Member of the Virginia House of Delegates from the 83rd district
- In office January 12, 2022 – April 3, 2023
- Preceded by: Nancy Guy
- Succeeded by: Otto Wachsmann (redistricting)

Personal details
- Party: Republican

= Tim Anderson (politician) =

American politician from Virginia

Tim Anderson is an American politician. A Republican, he is a former member of the Virginia House of Delegates, representing the 83rd district after defeating Nancy Guy in 2021. He resigned on April 3, 2023, to run for election to the Virginia Senate's 19th district. With 97% of the votes tallied, AP reported Christie New Craig defeating Anderson 4,565 votes (37.8%) to 3,937 votes and Jeff Bruzesi at 3,575 votes.
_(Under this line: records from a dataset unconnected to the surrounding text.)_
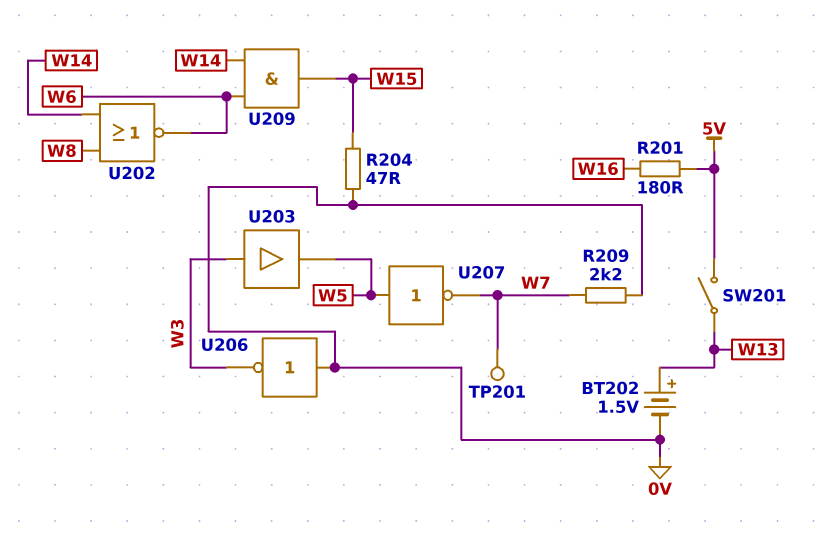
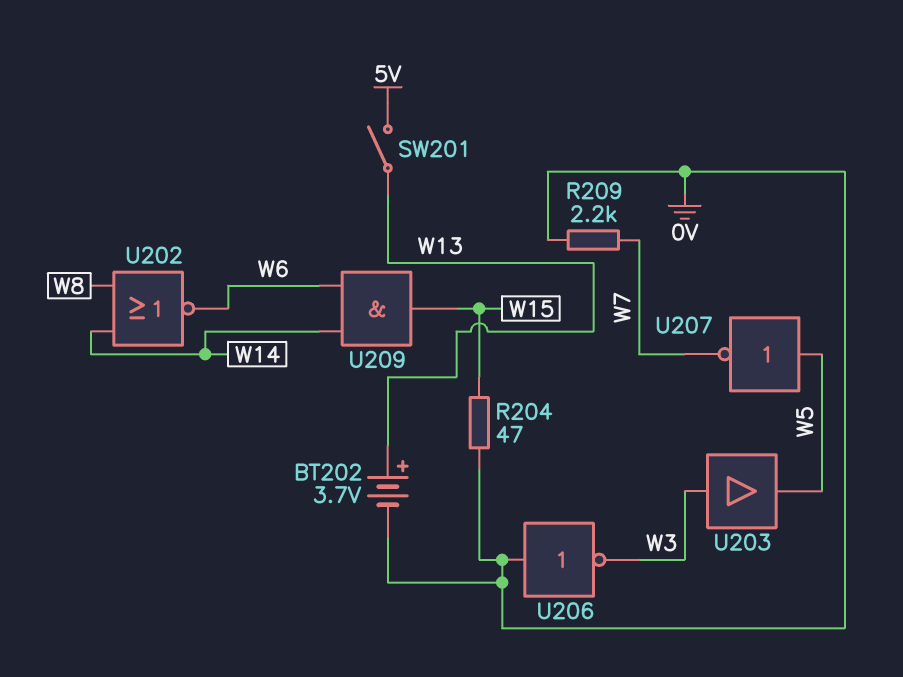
BT202: 1.5V (plus W13, minus 0V) -> 3.7V (plus W13, minus 0V)
R201: 180 (5V, W16) -> none
TP201: test point (W7) -> none

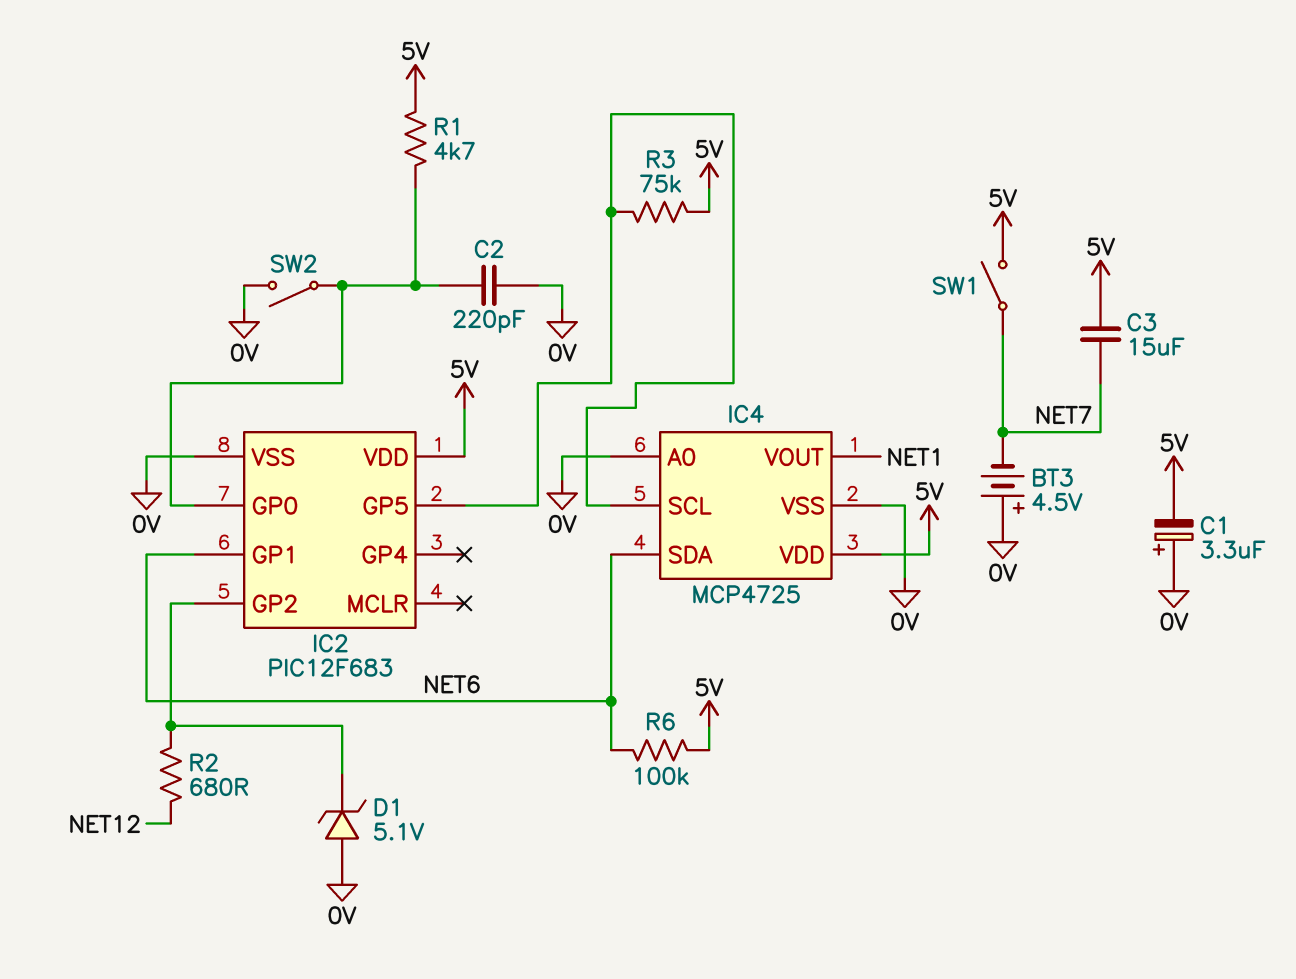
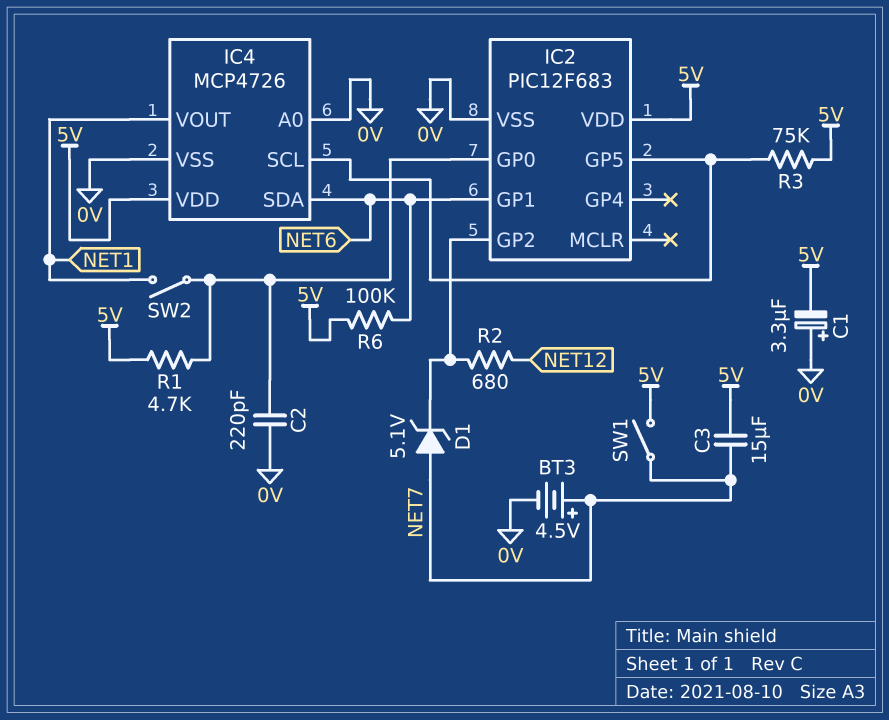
BT3: 4.5V (plus 0V, minus NET7) -> 4.5V (plus NET7, minus 0V)
D1: zener 5.1V (A 0V, K IC2/GP2) -> zener 5.1V (A NET7, K IC2/GP2)
IC4: MCP4725 -> MCP4726
SW2: switch (0V, IC2/GP0) -> switch (IC2/GP0, NET1)

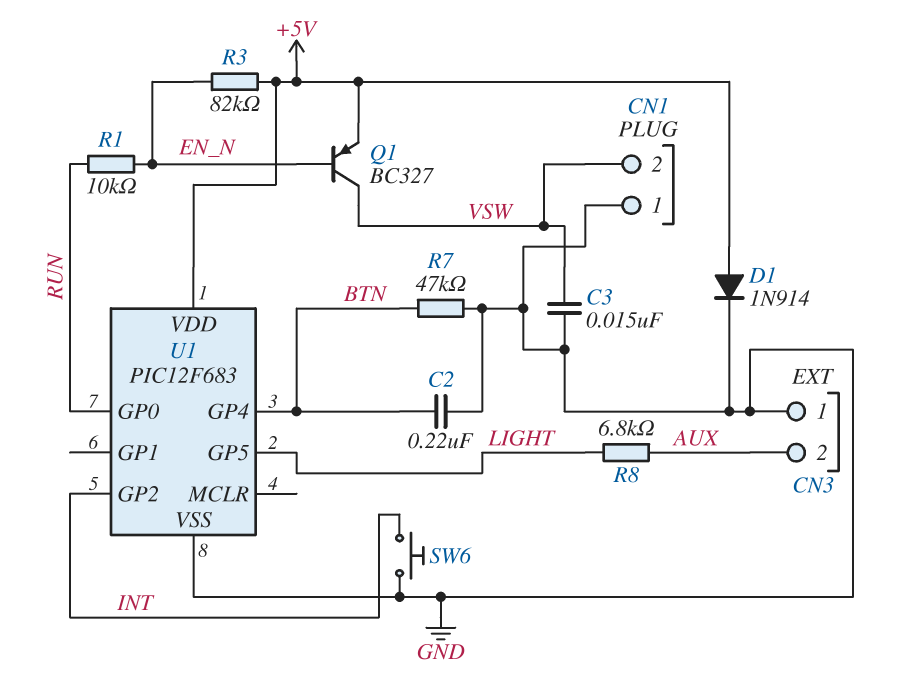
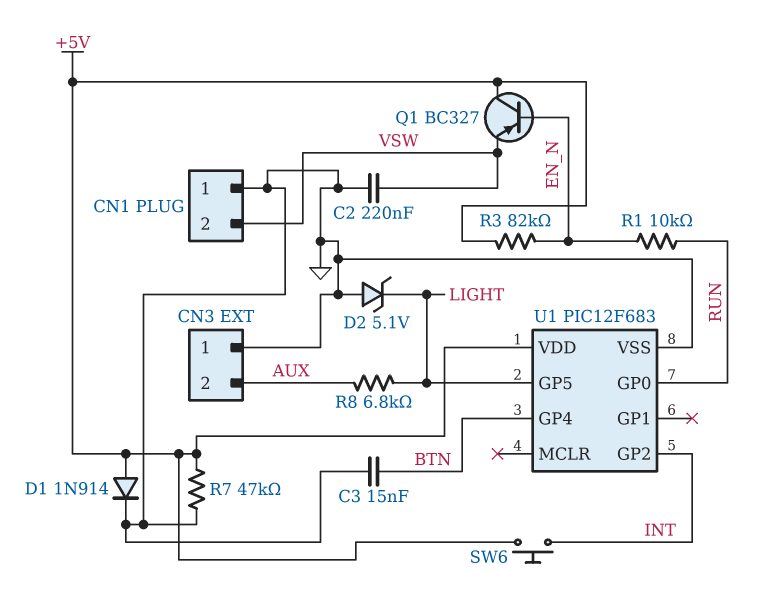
C2: 220nF (BTN, GND) -> 220nF (GND, VSW)
C3: 15nF (GND, VSW) -> 15nF (BTN, GND)
D2: none -> zener 5.1V (A GND, K LIGHT)
Q1: PNP BC327 (B EN_N, C VSW, E +5V) -> PNP BC327 (B EN_N, C +5V, E VSW)
R7: 47k (BTN, GND) -> 47k (+5V, GND)
SW6: button (GND, INT) -> button (+5V, INT)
In 2022, Anderson filed an unsuccessful lawsuit attempting to prevent bookstores from selling two books, A Court of Mist and Fury by Sarah J. Maas and Gender Queer by Maia Kobabe, to anyone under 16 years of age. He believed they violated state obscenity laws due to their pornographic depictions.

In the 2025 Virginia House of Delegates election, Anderson was the Republican candidate in District 97 but was defeated by Democrat Michael Feggans.

== Personal life ==
Anderson is a practicing attorney and owner of a gun store. He is married and has three children.